Johann Sebastian Bach
The Art of Fugue
Explained using the 5-4-3-2-1 Method
Duration: 70–90 Minutes
Genre: Cycle
Time of Creation: Uncertain, Probably Between 1740 and 1749
World Premiere: Unknown
Table of Contents
Bach's Art of Fugue in 5 Sentences
Also in his Art of Fugue Johann Sebastian Bach shows us his music pedagogical side (as for example in the Well-Tempered Clavier): He vividly demonstrates what can be developed from a single musical theme. Bach concentrates entirely on the artful polyphonic compositional principles based on the technique of imitation – fugues and canons. The various types of fugue (simple fugue, counterfugue, double fugue, triple fugue, mirror fugue, canon) are combined with the most diverse forms of processing (see the “Highlights” below). For a long time, the question on which instrument the Art of Fugue should be played gave rise to speculation (more on this below in the “Questions and Answers”).
Note: This work belongs to the Classical Music Top 100.
4 Highlights from Bach's Art of Fugue
Highlight 1: Simple Fugue
Bach begins quite “mildly” 😊 Namely, with simple fugues in which the theme appears in its original form. At most, there are small rhythmic changes, as here in Contrapunctus II (“Contrapunctus” is the name of the individual parts from the Art of Fugue):
Highlight 2: Simple Fugue with Inversion
Then Bach makes a first combination. It is still a simple fugue in Contrapunctus III, but the theme occurs in “inversion”. Thus, what was previously a leap up is now a leap down and vice versa:
Highlight 3: Counterfugue
What is wrong with combining the original shape (as in “Highlight 1”) and the inversion (as in “Highlight 2”) of the theme? Exactly: nothing, certainly not if your name is Bach 😊 The result is called a “counterfugue”. An example of this is Contrapunctus V, in which Bach also fills the leaps of the theme with steps:
Highlight 4: Triple fugue
Contrapunctus VIII is an example of a so-called “triple fugue”. Here, two new themes are added to the varied “original theme” and are processed together:
3 Questions and Answers about Bach's Art of Fugue
Question 1: What is a fugue in music simply explained?
The fugue (literally, “escape”) is a polyphonic compositional principle in which a musical theme is presented successively in different voices and at different pitches. The fugue is considered a particularly artistic compositional principle. Fugues in Bach’s Art of Fugue and in his Well-Tempered Clavier, for example, are famous.
Question 2: Why is the fugue called escape?
The fugue is called an escape because the same theme is presented in different voices, staggered in time: the voices seem to pursue or “escape” each other.
Question 3: On which instrument should one play The Art of Fugue?

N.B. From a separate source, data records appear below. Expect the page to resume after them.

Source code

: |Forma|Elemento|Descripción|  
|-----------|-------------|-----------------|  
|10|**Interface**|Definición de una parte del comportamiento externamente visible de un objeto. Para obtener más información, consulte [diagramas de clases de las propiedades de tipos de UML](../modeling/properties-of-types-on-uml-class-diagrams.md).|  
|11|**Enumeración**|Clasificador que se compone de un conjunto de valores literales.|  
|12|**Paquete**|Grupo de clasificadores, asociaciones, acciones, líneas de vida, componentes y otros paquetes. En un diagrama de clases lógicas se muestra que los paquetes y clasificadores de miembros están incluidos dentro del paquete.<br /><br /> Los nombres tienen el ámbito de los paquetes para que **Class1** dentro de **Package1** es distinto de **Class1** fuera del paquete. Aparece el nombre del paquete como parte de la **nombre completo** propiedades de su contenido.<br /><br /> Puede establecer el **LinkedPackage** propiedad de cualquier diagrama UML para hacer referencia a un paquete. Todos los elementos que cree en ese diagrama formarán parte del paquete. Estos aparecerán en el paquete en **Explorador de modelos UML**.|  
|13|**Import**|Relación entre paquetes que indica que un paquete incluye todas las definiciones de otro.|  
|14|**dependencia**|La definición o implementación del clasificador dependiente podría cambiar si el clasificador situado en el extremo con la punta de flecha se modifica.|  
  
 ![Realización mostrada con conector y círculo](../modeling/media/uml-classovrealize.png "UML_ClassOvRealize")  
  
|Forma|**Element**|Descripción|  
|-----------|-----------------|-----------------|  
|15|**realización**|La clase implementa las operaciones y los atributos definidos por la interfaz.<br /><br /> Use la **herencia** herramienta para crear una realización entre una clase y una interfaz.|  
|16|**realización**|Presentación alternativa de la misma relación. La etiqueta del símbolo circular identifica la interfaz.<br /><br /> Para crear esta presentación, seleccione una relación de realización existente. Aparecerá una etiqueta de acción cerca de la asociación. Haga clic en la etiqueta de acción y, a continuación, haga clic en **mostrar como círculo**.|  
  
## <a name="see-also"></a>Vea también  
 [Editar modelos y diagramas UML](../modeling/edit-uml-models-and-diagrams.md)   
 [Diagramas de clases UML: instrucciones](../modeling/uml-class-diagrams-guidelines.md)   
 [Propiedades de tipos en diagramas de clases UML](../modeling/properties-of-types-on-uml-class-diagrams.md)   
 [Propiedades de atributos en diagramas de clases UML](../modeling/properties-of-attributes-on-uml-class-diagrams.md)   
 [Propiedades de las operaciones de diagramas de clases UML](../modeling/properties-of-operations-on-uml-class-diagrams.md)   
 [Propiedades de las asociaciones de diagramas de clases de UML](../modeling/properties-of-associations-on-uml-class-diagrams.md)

For a long time there was speculation about this, mainly because Bach wrote each individual voice of his composition on a separate stave – as one usually does when writing for several instruments. In the meantime, however, it is considered almost certain that Bach wrote The Art of Fugue for a keyboard instrument. Writing with several lines was firstly for (pedagogical) illustration and secondly had a long tradition. Nevertheless, playing the same composition with different instrumentations was also not uncommon in Bach’s time. It is therefore not completely “wrong” to play Bach’s Art of Fugue in other instrumental combinations as well – great results come out of it in any case (see for example the recommended recordings below).
2 Recommended Recordings of Bach's Art of Fugue
Recording 1: Holland Baroque (video production, 2020)
Holland Baroque plays The Art of Fugue in a scoring that is often chosen – harpsichord plus string quartet:
Recording 2: Netherlands Bach Society (video production, 2022)
I think the realization of the Netherlands Bach Society is just brilliant: Each part from Bach’s Art of Fugue is played by a different instrumentation, even singers participate. You get to know Bach’s masterpiece from a completely different perspective:
1 Quote about Bach's Art of Fugue
But this Bachian art of fugue was too high for the big world; it had to retreat to the small world, populated with very few connoisseurs. [...] If a work of this kind had been published outside of Germany by such an extraordinarily famous man as Bach, and had also been recommended as something extraordinary by a writer who had public faith in this subject, perhaps ten magnificent editions of it would have been sold out of sheer patriotism.